Pure coffee has very low viscidity, but opposite to fraud one, which contain a lot of amylase, water comes out very viscous and sticky. Some people have a notion comes from nowhere that real coffee is the coffee with its water stick to the glass and ice cubes turn into brown. This is wrong in every way, real coffee is no-stick, and no viscous.

3.      Aroma:

The hardest way to distinguish, however if you are a real coffee drinker then there would be no problem, but for the mass, I recommend you shouldn’t “smell it to know whether it’s fake or not”. Really shouldn’t.

4.      Taste:

You know your coffee is perfectly roasted when it brings you a tempting bitterness and mildly acidity. The best breed of coffee is Arabica bean, generally sold under the name Arabica coffee because of its wonderful mix of bitter and sour taste. There is trend lately that coffee without acidity is real coffee, so many and many coffee roasters add bitterizer chemical to eliminate all the bitterness from the coffee.

5.      Bubbles:

Coffee itself when shaken with sugar or condense milk would make out a little bit bubble, but due to some non-sense standards, people prefer coffee with beautiful bubble which is amazingly thin, rainbow sparkled. Let me tell you this, this type of “bubble” is created because of foaming chemical that roasting swindler put into the coffee. Typical coffee bubble is even in size, turbid, thick and pop up quickly.

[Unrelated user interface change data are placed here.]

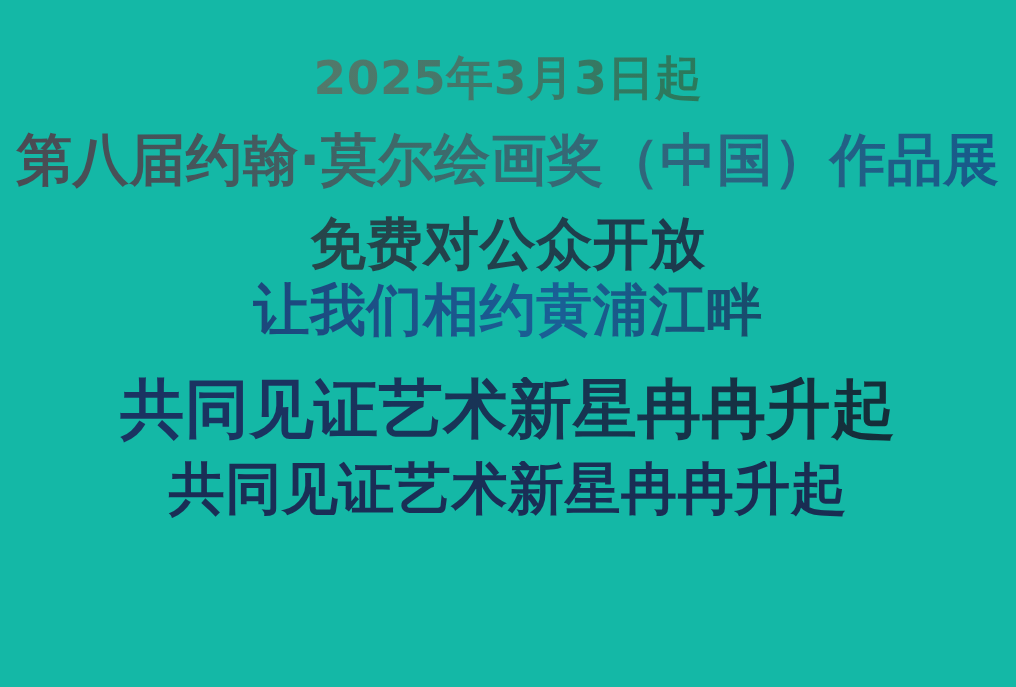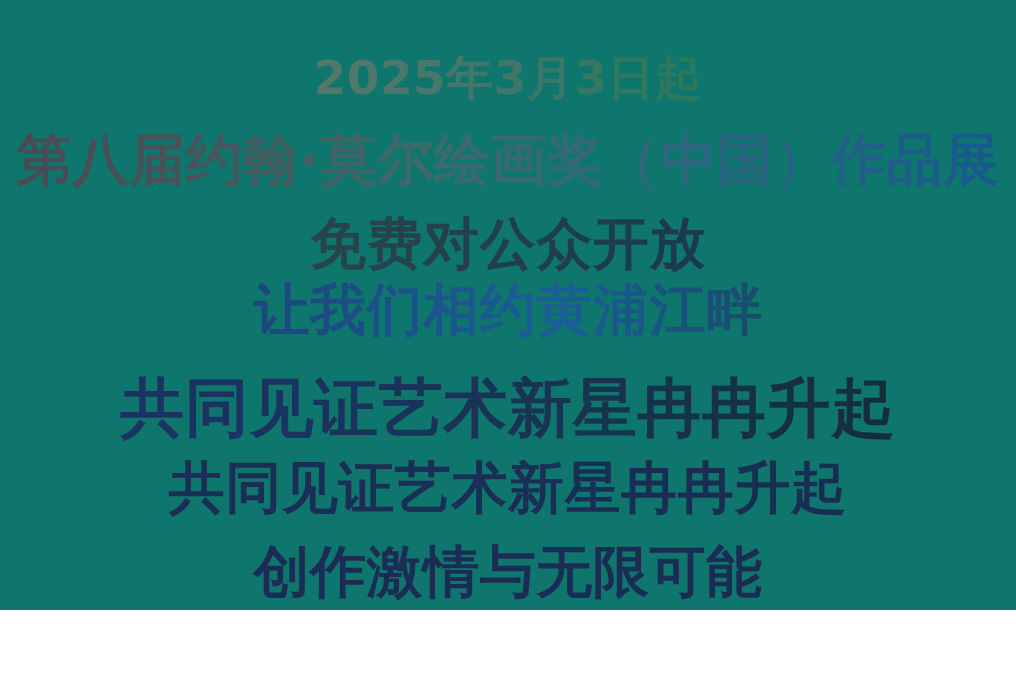--- a/index.html
+++ b/index.html
@@ -9,22 +9,22 @@
   body {
     width: 1016px;
     height: 687px;
     background: #ffffff;
     font-family: "DejaVu Sans", "Liberation Sans", sans-serif;
     overflow: hidden;
   }
 
   #poster {
     width: 1016px;
-    height: 610px;
-    background: #0f766e;
+    height: 687px;
+    background: #14b8a6;
     display: flex;
     flex-direction: column;
     align-items: center;
     justify-content: flex-start;
     box-sizing: border-box;
     padding-top: 54px;
   }
 
   .line {
     width: 100%;
@@ -129,15 +129,14 @@
   <div class="line line-2">第八届约翰·莫尔绘画奖（中国）作品展</div>
 
   <div class="line line-3">免费对公众开放</div>
 
   <div class="line line-4">让我们相约黄浦江畔</div>
 
   <div class="line line-5">共同见证艺术新星冉冉升起</div>
 
   <div class="line line-6">共同见证艺术新星冉冉升起</div>
 
-  <div class="line line-7">创作激情与无限可能</div>
 
 </div>
 
 </body></html>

IV.  Identify by your own experience:

I think this is the easiest way after all, however nothing could compare to your own experience, all the tricks I show you upward are what I’ve sum up after countless cups of coffee for all these years. They are based on not only my own knowledge of coffee but also from a lot of my friends, who are all my coffee mates. My favorite is Weasel coffee, a typical Vietnamese traditional coffee, and I’m thinking about writing down a new review on this term. Anyway, how about yours? Tell me your story, I would love to enrich my scope on this field.